* WHAT THIS TASK INVOLVES
Retype the data below in full, keeping every character as it is.
-------------------------
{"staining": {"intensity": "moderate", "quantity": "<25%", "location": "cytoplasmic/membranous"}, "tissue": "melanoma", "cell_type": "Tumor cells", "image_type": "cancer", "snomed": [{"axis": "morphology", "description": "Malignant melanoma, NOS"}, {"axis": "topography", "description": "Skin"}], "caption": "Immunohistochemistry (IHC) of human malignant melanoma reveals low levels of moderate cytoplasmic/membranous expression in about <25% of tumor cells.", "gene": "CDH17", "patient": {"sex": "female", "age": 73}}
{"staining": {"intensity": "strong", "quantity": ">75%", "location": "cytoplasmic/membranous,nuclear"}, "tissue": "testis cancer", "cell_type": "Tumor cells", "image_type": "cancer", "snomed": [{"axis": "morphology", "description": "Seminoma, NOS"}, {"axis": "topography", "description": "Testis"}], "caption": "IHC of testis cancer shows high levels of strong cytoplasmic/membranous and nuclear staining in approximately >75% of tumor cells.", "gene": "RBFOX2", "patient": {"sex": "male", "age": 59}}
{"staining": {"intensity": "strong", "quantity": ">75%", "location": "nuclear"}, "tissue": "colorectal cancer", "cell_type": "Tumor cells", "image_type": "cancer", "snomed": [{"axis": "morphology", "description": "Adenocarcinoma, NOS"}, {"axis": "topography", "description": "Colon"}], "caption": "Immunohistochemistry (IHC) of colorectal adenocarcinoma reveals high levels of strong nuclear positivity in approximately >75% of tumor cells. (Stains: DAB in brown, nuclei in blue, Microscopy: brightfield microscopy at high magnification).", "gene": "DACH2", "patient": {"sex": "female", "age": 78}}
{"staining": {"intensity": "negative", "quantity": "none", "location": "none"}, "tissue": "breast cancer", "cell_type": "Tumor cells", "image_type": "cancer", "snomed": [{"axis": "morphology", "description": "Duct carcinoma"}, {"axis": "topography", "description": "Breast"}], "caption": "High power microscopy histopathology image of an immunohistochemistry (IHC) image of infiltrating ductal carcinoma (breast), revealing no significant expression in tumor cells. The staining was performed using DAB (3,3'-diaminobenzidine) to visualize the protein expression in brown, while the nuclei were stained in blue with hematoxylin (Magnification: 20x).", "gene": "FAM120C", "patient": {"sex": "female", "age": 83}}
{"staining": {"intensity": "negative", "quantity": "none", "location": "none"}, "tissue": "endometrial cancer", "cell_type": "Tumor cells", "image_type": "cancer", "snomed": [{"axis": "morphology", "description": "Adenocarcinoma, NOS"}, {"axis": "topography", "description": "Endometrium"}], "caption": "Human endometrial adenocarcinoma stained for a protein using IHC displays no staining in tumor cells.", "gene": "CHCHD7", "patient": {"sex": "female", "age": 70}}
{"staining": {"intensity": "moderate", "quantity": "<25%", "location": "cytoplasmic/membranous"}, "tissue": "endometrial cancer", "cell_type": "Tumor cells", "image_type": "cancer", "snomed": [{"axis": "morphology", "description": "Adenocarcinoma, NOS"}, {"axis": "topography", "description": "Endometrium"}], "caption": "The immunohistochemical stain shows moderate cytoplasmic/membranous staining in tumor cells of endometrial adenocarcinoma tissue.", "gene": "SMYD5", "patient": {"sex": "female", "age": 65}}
-------------------------
* ANSWER TO THIS PROBLEM
{"staining": {"intensity": "moderate", "quantity": "<25%", "location": "cytoplasmic/membranous"}, "tissue": "melanoma", "cell_type": "Tumor cells", "image_type": "cancer", "snomed": [{"axis": "morphology", "description": "Malignant melanoma, NOS"}, {"axis": "topography", "description": "Skin"}], "caption": "Immunohistochemistry (IHC) of human malignant melanoma reveals low levels of moderate cytoplasmic/membranous expression in about <25% of tumor cells.", "gene": "CDH17", "patient": {"sex": "female", "age": 73}}
{"staining": {"intensity": "strong", "quantity": ">75%", "location": "cytoplasmic/membranous,nuclear"}, "tissue": "testis cancer", "cell_type": "Tumor cells", "image_type": "cancer", "snomed": [{"axis": "morphology", "description": "Seminoma, NOS"}, {"axis": "topography", "description": "Testis"}], "caption": "IHC of testis cancer shows high levels of strong cytoplasmic/membranous and nuclear staining in approximately >75% of tumor cells.", "gene": "RBFOX2", "patient": {"sex": "male", "age": 59}}
{"staining": {"intensity": "strong", "quantity": ">75%", "location": "nuclear"}, "tissue": "colorectal cancer", "cell_type": "Tumor cells", "image_type": "cancer", "snomed": [{"axis": "morphology", "description": "Adenocarcinoma, NOS"}, {"axis": "topography", "description": "Colon"}], "caption": "Immunohistochemistry (IHC) of colorectal adenocarcinoma reveals high levels of strong nuclear positivity in approximately >75% of tumor cells. (Stains: DAB in brown, nuclei in blue, Microscopy: brightfield microscopy at high magnification).", "gene": "DACH2", "patient": {"sex": "female", "age": 78}}
{"staining": {"intensity": "negative", "quantity": "none", "location": "none"}, "tissue": "breast cancer", "cell_type": "Tumor cells", "image_type": "cancer", "snomed": [{"axis": "morphology", "description": "Duct carcinoma"}, {"axis": "topography", "description": "Breast"}], "caption": "High power microscopy histopathology image of an immunohistochemistry (IHC) image of infiltrating ductal carcinoma (breast), revealing no significant expression in tumor cells. The staining was performed using DAB (3,3'-diaminobenzidine) to visualize the protein expression in brown, while the nuclei were stained in blue with hematoxylin (Magnification: 20x).", "gene": "FAM120C", "patient": {"sex": "female", "age": 83}}
{"staining": {"intensity": "negative", "quantity": "none", "location": "none"}, "tissue": "endometrial cancer", "cell_type": "Tumor cells", "image_type": "cancer", "snomed": [{"axis": "morphology", "description": "Adenocarcinoma, NOS"}, {"axis": "topography", "description": "Endometrium"}], "caption": "Human endometrial adenocarcinoma stained for a protein using IHC displays no staining in tumor cells.", "gene": "CHCHD7", "patient": {"sex": "female", "age": 70}}
{"staining": {"intensity": "moderate", "quantity": "<25%", "location": "cytoplasmic/membranous"}, "tissue": "endometrial cancer", "cell_type": "Tumor cells", "image_type": "cancer", "snomed": [{"axis": "morphology", "description": "Adenocarcinoma, NOS"}, {"axis": "topography", "description": "Endometrium"}], "caption": "The immunohistochemical stain shows moderate cytoplasmic/membranous staining in tumor cells of endometrial adenocarcinoma tissue.", "gene": "SMYD5", "patient": {"sex": "female", "age": 65}}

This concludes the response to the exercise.